The company is expecting accelerating growth from the drug in 2016 now that prescribing barriers for Entresto have started to fall.
Novartis’ response to its sales dip includes the appointment of new leadership at Alcon, with former Hospira chief executive Mike Ball taking over from Jeff George with a remit to return the unit to profit before the end of the year.
After the bulk of its pharmaceutical products are transferred elsewhere, Alcon will focus on vision care products such as contact lenses and its eye surgery product lines.
Novartis’ chief executive Joe Jimenez said on a conference call about the results that the problems at Alcon related to a lack of innovation – not replacing products succumbing to generic competition – insufficient efforts on surgeon education and training, and a lack of scale.

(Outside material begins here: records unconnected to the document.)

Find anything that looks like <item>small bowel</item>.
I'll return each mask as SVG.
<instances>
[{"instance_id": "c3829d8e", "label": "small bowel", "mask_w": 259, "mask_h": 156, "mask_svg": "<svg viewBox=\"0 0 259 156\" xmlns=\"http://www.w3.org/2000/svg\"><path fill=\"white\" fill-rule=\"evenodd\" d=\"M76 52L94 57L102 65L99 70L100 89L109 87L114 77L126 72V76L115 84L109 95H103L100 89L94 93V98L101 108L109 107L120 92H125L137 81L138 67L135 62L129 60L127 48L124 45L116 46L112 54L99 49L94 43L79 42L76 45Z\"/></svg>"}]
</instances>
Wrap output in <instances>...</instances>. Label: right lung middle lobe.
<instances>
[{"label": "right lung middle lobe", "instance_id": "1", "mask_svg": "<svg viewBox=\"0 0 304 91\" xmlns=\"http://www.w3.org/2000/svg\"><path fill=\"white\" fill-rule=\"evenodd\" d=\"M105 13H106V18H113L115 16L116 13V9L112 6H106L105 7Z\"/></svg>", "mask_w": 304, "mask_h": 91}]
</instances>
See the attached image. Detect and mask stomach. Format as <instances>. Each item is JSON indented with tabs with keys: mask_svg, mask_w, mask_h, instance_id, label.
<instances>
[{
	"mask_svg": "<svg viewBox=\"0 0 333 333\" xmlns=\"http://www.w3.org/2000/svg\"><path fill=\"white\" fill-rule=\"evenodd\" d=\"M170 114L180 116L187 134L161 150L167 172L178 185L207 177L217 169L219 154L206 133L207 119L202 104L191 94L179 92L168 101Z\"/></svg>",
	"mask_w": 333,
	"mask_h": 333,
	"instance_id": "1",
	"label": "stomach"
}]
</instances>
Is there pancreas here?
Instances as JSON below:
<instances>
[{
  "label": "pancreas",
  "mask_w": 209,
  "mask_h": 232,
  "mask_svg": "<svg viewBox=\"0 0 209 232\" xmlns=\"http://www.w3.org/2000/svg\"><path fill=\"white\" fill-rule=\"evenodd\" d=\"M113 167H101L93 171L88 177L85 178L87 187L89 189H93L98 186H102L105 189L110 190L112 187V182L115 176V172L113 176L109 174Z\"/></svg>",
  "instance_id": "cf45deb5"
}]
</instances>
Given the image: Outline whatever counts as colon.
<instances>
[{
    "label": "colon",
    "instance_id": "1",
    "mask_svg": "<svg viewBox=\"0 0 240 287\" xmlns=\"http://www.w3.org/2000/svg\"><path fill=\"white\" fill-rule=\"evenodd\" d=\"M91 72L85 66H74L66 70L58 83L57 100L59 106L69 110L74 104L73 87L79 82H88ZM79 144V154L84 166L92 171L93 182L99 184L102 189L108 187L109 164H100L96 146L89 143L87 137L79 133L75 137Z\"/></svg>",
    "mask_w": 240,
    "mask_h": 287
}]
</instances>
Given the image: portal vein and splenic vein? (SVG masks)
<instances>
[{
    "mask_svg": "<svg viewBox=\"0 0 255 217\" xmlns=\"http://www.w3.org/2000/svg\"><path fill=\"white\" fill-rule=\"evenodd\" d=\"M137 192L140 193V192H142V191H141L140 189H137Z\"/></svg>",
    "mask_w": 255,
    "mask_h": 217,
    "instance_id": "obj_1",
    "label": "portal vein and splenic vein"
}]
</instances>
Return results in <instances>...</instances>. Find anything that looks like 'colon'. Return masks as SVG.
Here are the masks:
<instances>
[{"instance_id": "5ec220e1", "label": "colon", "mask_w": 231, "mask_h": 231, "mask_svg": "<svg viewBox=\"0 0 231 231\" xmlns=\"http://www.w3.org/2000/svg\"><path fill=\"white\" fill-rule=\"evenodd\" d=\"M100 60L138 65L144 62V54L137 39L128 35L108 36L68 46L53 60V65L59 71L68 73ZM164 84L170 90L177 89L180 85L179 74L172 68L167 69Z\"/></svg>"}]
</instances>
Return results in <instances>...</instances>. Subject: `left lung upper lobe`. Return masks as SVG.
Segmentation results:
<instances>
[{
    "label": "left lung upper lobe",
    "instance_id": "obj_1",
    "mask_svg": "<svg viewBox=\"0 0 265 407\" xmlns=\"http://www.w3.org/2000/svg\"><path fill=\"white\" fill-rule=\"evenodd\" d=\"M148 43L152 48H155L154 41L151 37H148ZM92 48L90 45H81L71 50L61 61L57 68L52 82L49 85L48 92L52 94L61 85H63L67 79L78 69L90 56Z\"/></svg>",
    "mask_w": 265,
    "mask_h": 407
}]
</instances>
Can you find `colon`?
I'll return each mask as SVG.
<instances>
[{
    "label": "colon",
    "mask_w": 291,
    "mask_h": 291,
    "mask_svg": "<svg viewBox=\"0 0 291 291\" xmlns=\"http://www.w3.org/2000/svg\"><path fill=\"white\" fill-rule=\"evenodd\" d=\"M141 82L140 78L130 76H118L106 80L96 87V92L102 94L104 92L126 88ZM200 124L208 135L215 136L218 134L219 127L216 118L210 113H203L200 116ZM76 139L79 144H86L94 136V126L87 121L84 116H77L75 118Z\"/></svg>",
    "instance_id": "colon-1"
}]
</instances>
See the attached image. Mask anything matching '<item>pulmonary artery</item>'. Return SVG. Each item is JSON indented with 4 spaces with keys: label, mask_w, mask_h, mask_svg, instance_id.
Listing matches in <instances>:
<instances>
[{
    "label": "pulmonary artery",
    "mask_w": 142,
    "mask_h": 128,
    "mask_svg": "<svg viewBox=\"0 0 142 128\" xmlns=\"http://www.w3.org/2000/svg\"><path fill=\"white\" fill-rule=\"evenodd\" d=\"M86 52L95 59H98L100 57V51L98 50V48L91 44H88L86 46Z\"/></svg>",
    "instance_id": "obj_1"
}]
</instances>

With a more focused unit, the emphasis will now be on spending sales, marketing and development cash to make the most of the current portfolio and new launches, and Jimenez expects a turnaround in the latter half of the year.
However, although he wants to retain the business Novartis could consider a sale or spin-out of Alcon if the expected turnaround does not take place, according to a Financial Times report.
Meanwhile, Novartis also plans to restructure its drug development operations and centralise manufacturing “to lower our cost base”, said Jimenez. All told, Novartis wants to cut $1bn off its annual operating spend by 2020.
The R&D shake-up will follow a similar pattern to Novartis’ well-received integration of its business services operations and will see multiple groups that are doing the same work – for example safety, pharmacovigilance and regulatory – combined into one.
The changes will also see head of pharma development Vas Narasimhan step up to a new role as global head of drug development and chief medical officer.
Meanwhile Novartis is also making changes, in a similar vein, within its manufacturing operations.
The firm’s currently-separate manufacturing efforts across divisions will be combined on the basis of the technology involved – for example solid doses, aseptic manufacturing and biologic drugs – in order to improve capacity planning, improve efficiencies and make it easier to roll out new processes and equipment.
“We have a plan for Alcon, which we can execute immediately, and this is going to make us a stronger and a better company as we move to make some of the changes in both drug development as well as our manufacturing footprint,” said Jimenez.